Low-literate patients in the United States described serious and widespread communication difficulties with their health providers in focus groups and individual interviews.24 Patients said providers did not listen and did not provide information about the patients' problems and treatments in ways they could understand. Despite this problem, few patients asked questions or told their providers about the difficulties, and few disclosed their poor literacy to providers. Though some patients concealed this information out of embarrassment, others simply did not think it was something the physician would be interested in knowing.

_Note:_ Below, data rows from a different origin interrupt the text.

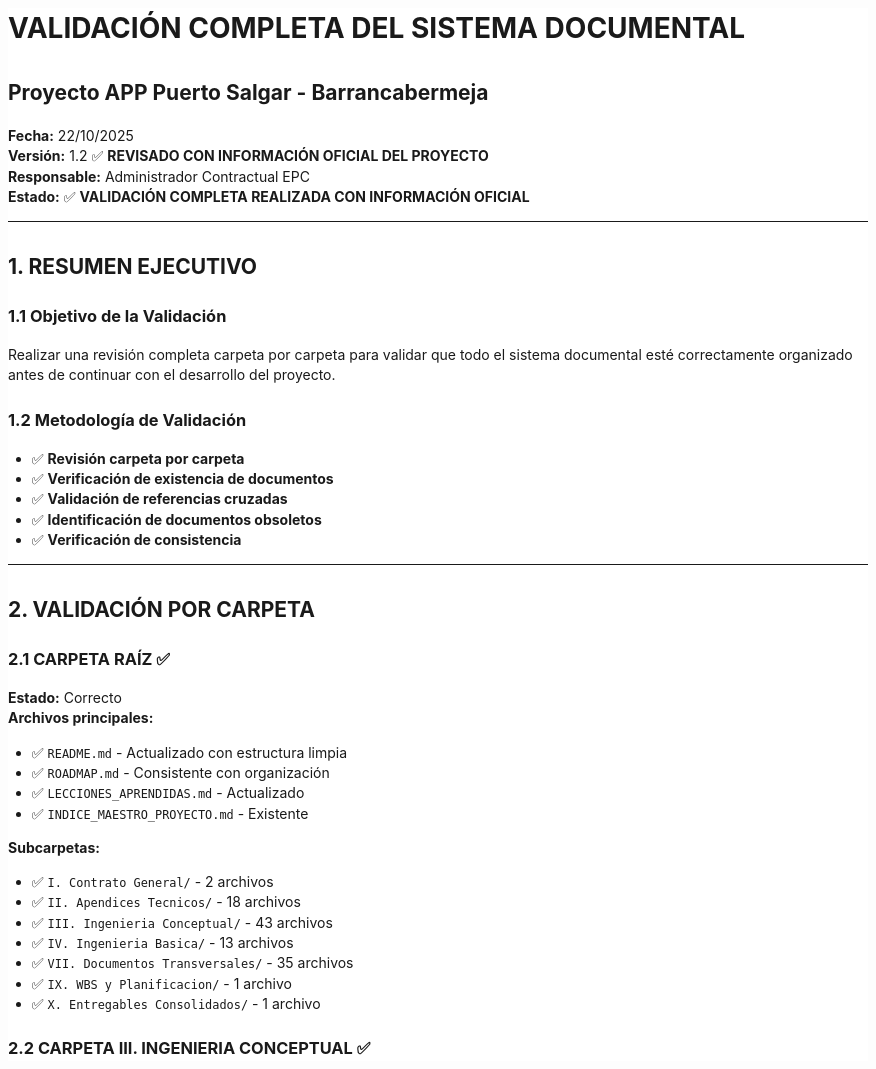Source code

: # VALIDACIÓN COMPLETA DEL SISTEMA DOCUMENTAL
## Proyecto APP Puerto Salgar - Barrancabermeja

**Fecha:** 22/10/2025  
**Versión:** 1.2 ✅ **REVISADO CON INFORMACIÓN OFICIAL DEL PROYECTO**  
**Responsable:** Administrador Contractual EPC  
**Estado:** ✅ **VALIDACIÓN COMPLETA REALIZADA CON INFORMACIÓN OFICIAL**

---

## 1. RESUMEN EJECUTIVO

### 1.1 Objetivo de la Validación

Realizar una revisión completa carpeta por carpeta para validar que todo el sistema documental esté correctamente organizado antes de continuar con el desarrollo del proyecto.

### 1.2 Metodología de Validación

- ✅ **Revisión carpeta por carpeta**
- ✅ **Verificación de existencia de documentos**
- ✅ **Validación de referencias cruzadas**
- ✅ **Identificación de documentos obsoletos**
- ✅ **Verificación de consistencia**

---

## 2. VALIDACIÓN POR CARPETA

### 2.1 CARPETA RAÍZ ✅

**Estado:** Correcto  
**Archivos principales:**
- ✅ `README.md` - Actualizado con estructura limpia
- ✅ `ROADMAP.md` - Consistente con organización
- ✅ `LECCIONES_APRENDIDAS.md` - Actualizado
- ✅ `INDICE_MAESTRO_PROYECTO.md` - Existente

**Subcarpetas:**
- ✅ `I. Contrato General/` - 2 archivos
- ✅ `II. Apendices Tecnicos/` - 18 archivos
- ✅ `III. Ingenieria Conceptual/` - 43 archivos
- ✅ `IV. Ingenieria Basica/` - 13 archivos
- ✅ `VII. Documentos Transversales/` - 35 archivos
- ✅ `IX. WBS y Planificacion/` - 1 archivo
- ✅ `X. Entregables Consolidados/` - 1 archivo

### 2.2 CARPETA III. INGENIERIA CONCEPTUAL ✅
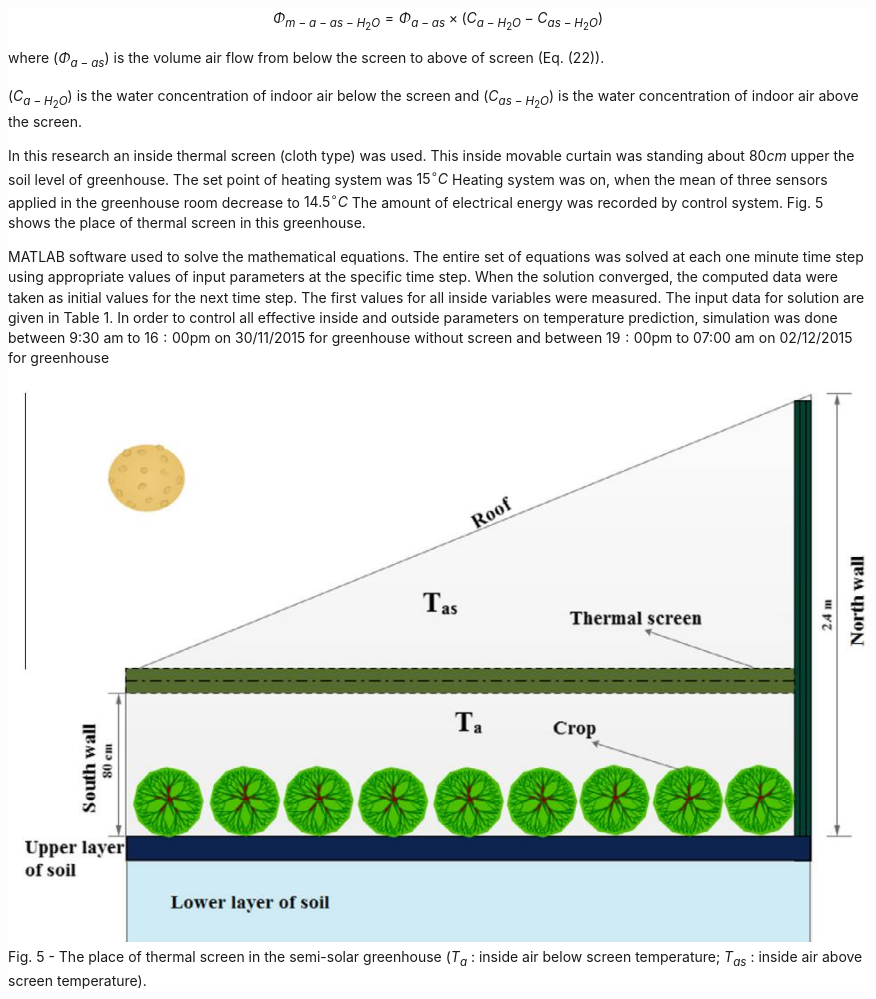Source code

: $$
\Phi_{m - a - as - H_2O} = \Phi_{a - as}\times (C_{a - H_2O} - C_{as - H_2O}) \tag{0}
$$

where  $(\Phi_{a - as})$  is the volume air flow from below the screen to above of screen (Eq. (22)).

$(C_{a - H_2O})$  is the water concentration of indoor air below the screen and  $(C_{as - H_2O})$  is the water concentration of indoor air above the screen.

In this research an inside thermal screen (cloth type) was used. This inside movable curtain was standing about  $80cm$  upper the soil level of greenhouse. The set point of heating system was  $15^{\circ}C$  Heating system was on, when the mean of three sensors applied in the greenhouse room decrease to  $14.5^{\circ}C$  The amount of electrical energy was recorded by control system. Fig. 5 shows the place of thermal screen in this greenhouse.

MATLAB software used to solve the mathematical equations. The entire set of equations was solved at each one minute time step using appropriate values of input parameters at the specific time step. When the solution converged, the computed data were taken as initial values for the next time step. The first values for all inside variables were measured. The input data for solution are given in Table 1. In order to control all effective inside and outside parameters on temperature prediction, simulation was done between 9:30 am to  $16:00\mathrm{pm}$  on 30/11/2015 for greenhouse without screen and between  $19:00\mathrm{pm}$  to 07:00 am on 02/12/2015 for greenhouse

![](images/7fe698e366facb7c4e144f11f5def99fa006e84eb45b328fed7d3d85eb7f5b46.jpg)  
Fig. 5 - The place of thermal screen in the semi-solar greenhouse  $(T_{a}$  : inside air below screen temperature;  $T_{as}$  : inside air above screen temperature).
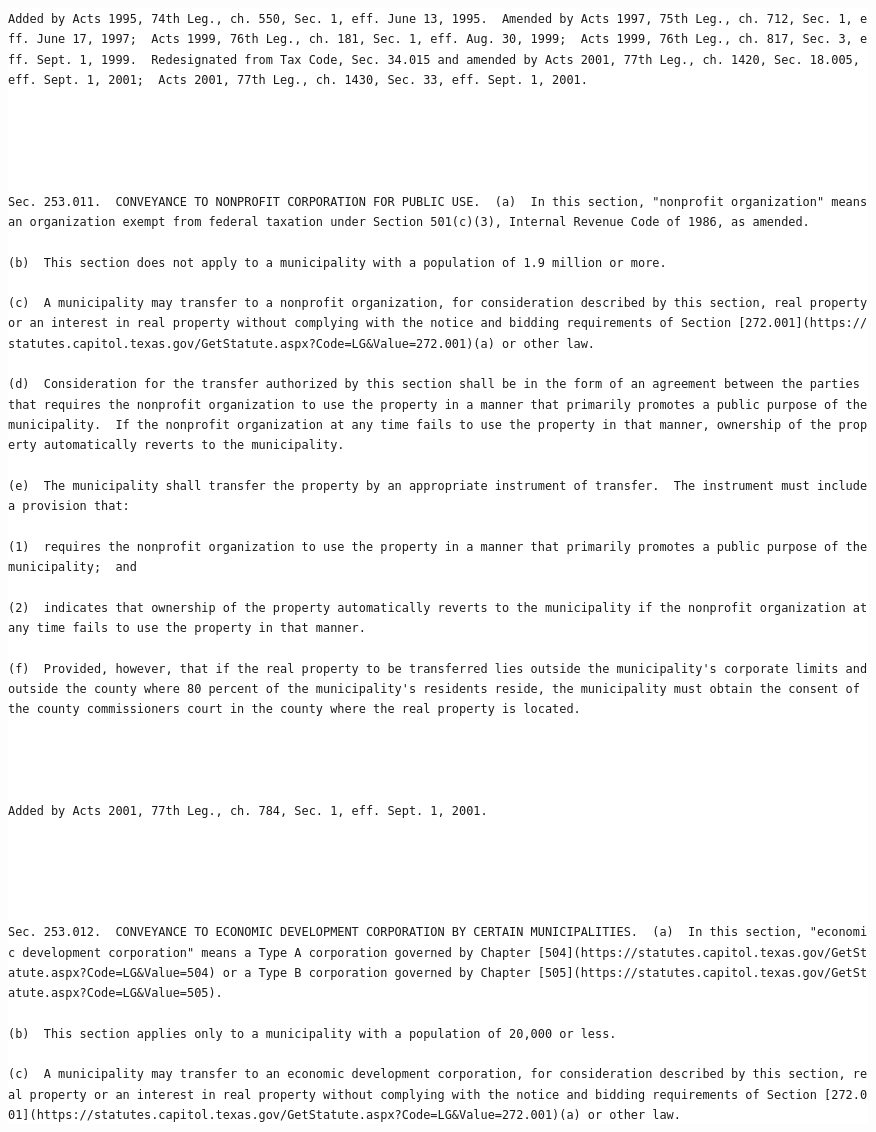     
    
    Added by Acts 1995, 74th Leg., ch. 550, Sec. 1, eff. June 13, 1995.  Amended by Acts 1997, 75th Leg., ch. 712, Sec. 1, eff. June 17, 1997;  Acts 1999, 76th Leg., ch. 181, Sec. 1, eff. Aug. 30, 1999;  Acts 1999, 76th Leg., ch. 817, Sec. 3, eff. Sept. 1, 1999.  Redesignated from Tax Code, Sec. 34.015 and amended by Acts 2001, 77th Leg., ch. 1420, Sec. 18.005, eff. Sept. 1, 2001;  Acts 2001, 77th Leg., ch. 1430, Sec. 33, eff. Sept. 1, 2001.
    
    
    
    
    
    Sec. 253.011.  CONVEYANCE TO NONPROFIT CORPORATION FOR PUBLIC USE.  (a)  In this section, "nonprofit organization" means an organization exempt from federal taxation under Section 501(c)(3), Internal Revenue Code of 1986, as amended.
    
    (b)  This section does not apply to a municipality with a population of 1.9 million or more.
    
    (c)  A municipality may transfer to a nonprofit organization, for consideration described by this section, real property or an interest in real property without complying with the notice and bidding requirements of Section [272.001](https://statutes.capitol.texas.gov/GetStatute.aspx?Code=LG&Value=272.001)(a) or other law.
    
    (d)  Consideration for the transfer authorized by this section shall be in the form of an agreement between the parties that requires the nonprofit organization to use the property in a manner that primarily promotes a public purpose of the municipality.  If the nonprofit organization at any time fails to use the property in that manner, ownership of the property automatically reverts to the municipality.
    
    (e)  The municipality shall transfer the property by an appropriate instrument of transfer.  The instrument must include a provision that:
    
    (1)  requires the nonprofit organization to use the property in a manner that primarily promotes a public purpose of the municipality;  and
    
    (2)  indicates that ownership of the property automatically reverts to the municipality if the nonprofit organization at any time fails to use the property in that manner.
    
    (f)  Provided, however, that if the real property to be transferred lies outside the municipality's corporate limits and outside the county where 80 percent of the municipality's residents reside, the municipality must obtain the consent of the county commissioners court in the county where the real property is located.
    
    
    
    
    Added by Acts 2001, 77th Leg., ch. 784, Sec. 1, eff. Sept. 1, 2001.
    
    
    
    
    
    Sec. 253.012.  CONVEYANCE TO ECONOMIC DEVELOPMENT CORPORATION BY CERTAIN MUNICIPALITIES.  (a)  In this section, "economic development corporation" means a Type A corporation governed by Chapter [504](https://statutes.capitol.texas.gov/GetStatute.aspx?Code=LG&Value=504) or a Type B corporation governed by Chapter [505](https://statutes.capitol.texas.gov/GetStatute.aspx?Code=LG&Value=505).
    
    (b)  This section applies only to a municipality with a population of 20,000 or less.
    
    (c)  A municipality may transfer to an economic development corporation, for consideration described by this section, real property or an interest in real property without complying with the notice and bidding requirements of Section [272.001](https://statutes.capitol.texas.gov/GetStatute.aspx?Code=LG&Value=272.001)(a) or other law.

Other than advice for better-designed, learner-centered materials, there is little in the literature to help physicians communicate better with their low-literate patients. Consequently, it is not surprising that few physicians feel competent to respond when they recognize patients with poor literacy skills.1, 5

There is some general guidance for increasing patient recall and understanding.25,27 These approaches advise organizing information into logical blocks, simplifying the message, making the message specific rather than general, repeating the message, summarizing, checking understanding by asking patients to give an explanation in their own words, and reinforcing the most important messages. Even patients with good literacy skills should benefit from these techniques.

Beyond these specific strategies, there is considerable evidence that patient-centered interviewing skills can help transcend the social, cultural, educational, and emotional barriers between patients and their physicians.28 Descriptions that place medical concerns in a personal context, for example, by explaining the effect of treatment on the patient's daily activities, social relationships, and feelings, better help patients understand than technical and biomedical descriptions. As noted by sociologist Eliot Mishler, these types of exchanges translate the largely incomprehensible biomedical monologues of many medical visits into a dialogue reflecting the lived experience of the patient's world.29

The patient who walks through the examination room door may have gained access to a medical facility, but access to effective health care will remain elusive if communication barriers have not been fully addressed.